Antes de salir, Jacob me apartó para que mi esposa no oyera.

“Quizá la enfermedad de tu hija sea consecuencia de alguna violación de las leyes de Dios”, ¿tienes alguna idea de qué podría ser? Tal vez comiste algo prohibido, o tu esposa no ha cumplido con el sacramento del mikve?”

“Me he preguntado lo mismo,” le respondí, pensando en la falsedad del consuelo de Job. “Pero, ¿por qué castigar a Abigail?”

Esa noche, después de deshacernos del inútil cataplasma, mi esposa y yo nos acostamos en la cama y hablamos en voz baja, para no despertar a nuestros hijos que dormían cerca de nuestro aposento, de lo que haríamos el día siguiente.

“Tal vez, si vendo a buen precio el vino, pueda pagar a un médico de Jerusalén más capacitado para que revise a Abigail”.

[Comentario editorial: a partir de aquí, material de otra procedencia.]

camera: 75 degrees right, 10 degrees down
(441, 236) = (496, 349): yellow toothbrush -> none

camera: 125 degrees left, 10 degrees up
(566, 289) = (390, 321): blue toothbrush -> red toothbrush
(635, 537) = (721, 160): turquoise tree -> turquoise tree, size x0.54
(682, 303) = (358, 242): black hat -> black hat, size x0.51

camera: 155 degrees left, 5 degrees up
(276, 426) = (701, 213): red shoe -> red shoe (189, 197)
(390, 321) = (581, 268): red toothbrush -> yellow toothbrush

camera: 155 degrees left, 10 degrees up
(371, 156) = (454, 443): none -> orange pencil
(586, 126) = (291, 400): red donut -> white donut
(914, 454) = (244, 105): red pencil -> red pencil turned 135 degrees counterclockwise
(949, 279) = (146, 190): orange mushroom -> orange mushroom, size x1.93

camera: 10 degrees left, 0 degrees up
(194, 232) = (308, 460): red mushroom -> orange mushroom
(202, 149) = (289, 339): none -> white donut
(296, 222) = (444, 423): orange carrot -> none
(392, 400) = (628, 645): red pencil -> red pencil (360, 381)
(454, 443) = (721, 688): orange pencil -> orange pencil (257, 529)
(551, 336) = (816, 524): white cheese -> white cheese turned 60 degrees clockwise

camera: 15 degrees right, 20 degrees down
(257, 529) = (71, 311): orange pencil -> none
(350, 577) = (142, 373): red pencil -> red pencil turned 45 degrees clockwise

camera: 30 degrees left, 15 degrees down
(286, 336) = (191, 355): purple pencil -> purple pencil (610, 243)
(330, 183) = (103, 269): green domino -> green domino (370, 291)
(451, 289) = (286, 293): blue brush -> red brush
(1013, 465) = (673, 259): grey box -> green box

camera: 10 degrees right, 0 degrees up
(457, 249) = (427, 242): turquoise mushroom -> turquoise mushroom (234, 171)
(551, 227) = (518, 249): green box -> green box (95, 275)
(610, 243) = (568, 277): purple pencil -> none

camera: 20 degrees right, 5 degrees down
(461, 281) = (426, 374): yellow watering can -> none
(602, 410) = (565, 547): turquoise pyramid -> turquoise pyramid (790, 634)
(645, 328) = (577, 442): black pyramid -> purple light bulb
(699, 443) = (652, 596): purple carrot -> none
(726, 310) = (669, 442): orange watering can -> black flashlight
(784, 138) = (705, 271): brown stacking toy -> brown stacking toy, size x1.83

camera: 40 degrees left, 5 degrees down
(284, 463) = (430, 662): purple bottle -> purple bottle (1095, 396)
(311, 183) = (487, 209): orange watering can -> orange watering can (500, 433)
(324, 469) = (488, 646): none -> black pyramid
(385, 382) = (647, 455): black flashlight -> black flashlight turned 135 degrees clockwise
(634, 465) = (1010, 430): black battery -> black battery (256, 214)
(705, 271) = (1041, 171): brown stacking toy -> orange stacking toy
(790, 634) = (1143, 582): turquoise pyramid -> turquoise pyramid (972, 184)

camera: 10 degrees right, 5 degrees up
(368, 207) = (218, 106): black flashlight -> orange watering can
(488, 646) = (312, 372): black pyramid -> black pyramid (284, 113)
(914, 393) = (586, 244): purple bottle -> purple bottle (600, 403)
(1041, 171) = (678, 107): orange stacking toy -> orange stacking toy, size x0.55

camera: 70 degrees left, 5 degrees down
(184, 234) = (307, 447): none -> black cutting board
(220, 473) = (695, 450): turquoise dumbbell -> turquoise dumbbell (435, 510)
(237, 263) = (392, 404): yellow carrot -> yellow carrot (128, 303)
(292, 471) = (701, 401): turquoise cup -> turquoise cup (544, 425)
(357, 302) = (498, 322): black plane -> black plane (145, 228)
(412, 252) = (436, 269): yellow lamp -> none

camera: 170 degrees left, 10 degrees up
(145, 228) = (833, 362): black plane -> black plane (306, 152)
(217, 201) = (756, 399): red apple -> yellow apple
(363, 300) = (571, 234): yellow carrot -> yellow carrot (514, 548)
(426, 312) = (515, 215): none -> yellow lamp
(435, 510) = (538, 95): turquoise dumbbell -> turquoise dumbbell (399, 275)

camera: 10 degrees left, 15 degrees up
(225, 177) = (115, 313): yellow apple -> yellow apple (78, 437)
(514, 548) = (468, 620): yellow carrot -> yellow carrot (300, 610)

Sabía que no podía pagar demasiado porque gran parte del dinero sostendría a mi familia hasta el próximo verano cuando los olivos estuvieran listos para dar aceite.

Raquel apretó mi mano delicadamente en la oscuridad.

“Sería maravilloso”, murmuró. “Tal vez tu dolor de cabeza se pueda curar también”.

Por mucho años, había sufrido constantes dolores de cabeza. El dolor–especialmente cuando se localizaba detrás de mis ojos–era tanto que me daban náuseas y quería morirme. Era intolerable que lo único que podía hacer era echarme a la cama en la oscuridad con mis ojos cerrados, incapaz de hacer nada. En esos momentos, mi amada esposa se sentaba junto a mí y me frotaba mis sienes y masajeaba mi cuello, lo cual siempre me hacía sentir un poco mejor. Antes de que Abigail se enfermara, con frecuencia frotaba mis sienes y cuello como había visto que su madre lo hacía y me preguntaba, “¿Te sientes mejor, padre?”

“Entonces oremos para que vendas mucho. Es un viaje de medio día ida y vuelta. Saldremos antes del amanecer. Hora de dormir”, besé a mi esposa y me di la vuelta.